Effects of chlorogenic acid against aluminium neurotoxicity in ICR mice through chelation and antioxidant actions

Abstract

Aluminium (Al), a potent neurotoxin, can induce oxidative stress and cause cognitive damage, which are associated with Alzheimer’s disease. To investigate whether chlorogenic acid (CGA) may influence Al-induced neurotoxicity, aluminium chloride (35 mg Al/kg/day, i.g.) was chronically administered in mice pre-supplemented with CGA (50, 100 and 200 mg CGA/kg/day, i.g.) for 42 days. The results show that CGA attenuated Al-induced memory impairment, Al3+ accumulation, oxidative stress, mitochondrial damage, and nuclear pyknosis in the hippocampus.
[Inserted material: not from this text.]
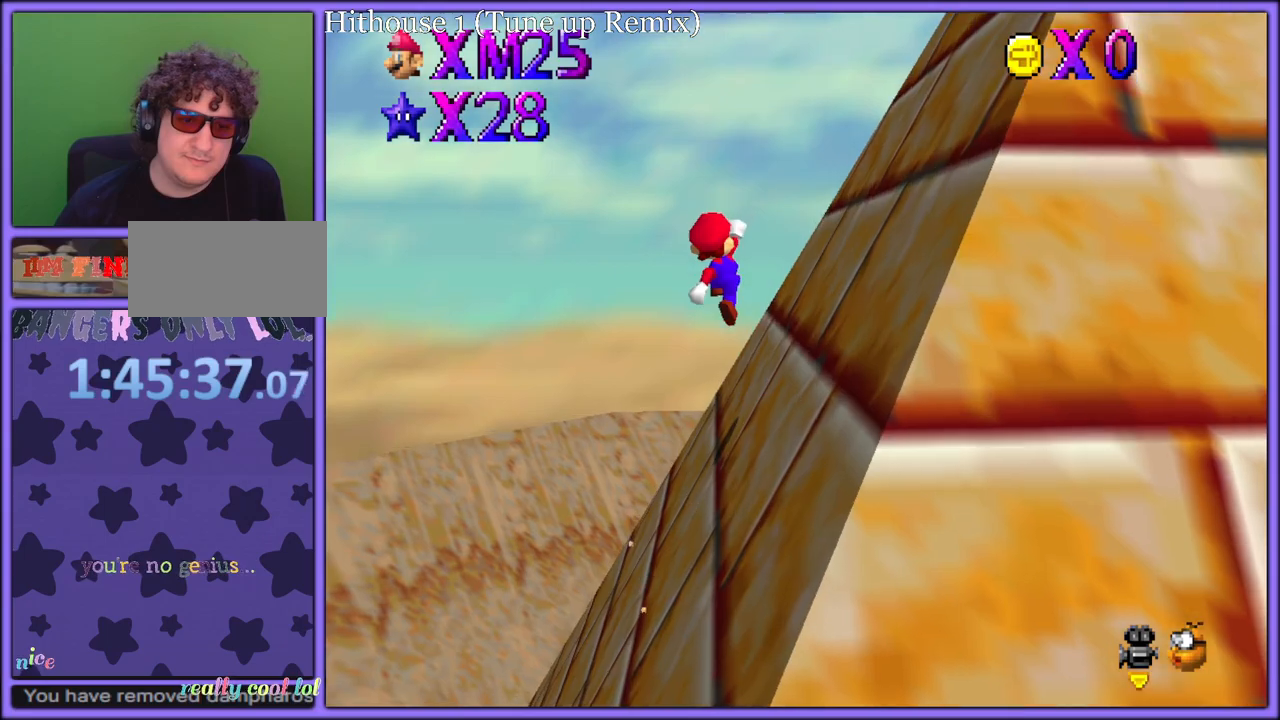
{"buttons": [], "left_stick": "up-left", "button_events": [[83, "A", "up"], [133, "C_LEFT", "down"], [233, "C_LEFT", "up"], [300, "A", "down"], [333, "B", "down"], [467, "B", "up"], [483, "A", "up"]]}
Administration of CGA remarkably promoted the antioxidant activities of superoxide dismutase, catalase, glutathione peroxidase, and glutathione S-transferase and attenuated the rate of ATP hydrolysis. The antioxidant action of CGA could protect neurons against Al-induced oxidative stress by increasing the expression of nuclear factor-E2-related factor and its target phase II enzymes. Our findings show that CGA exhibits neuroprotective effects against Al-induced cognitive dysfunction through chelation and antioxidant actions.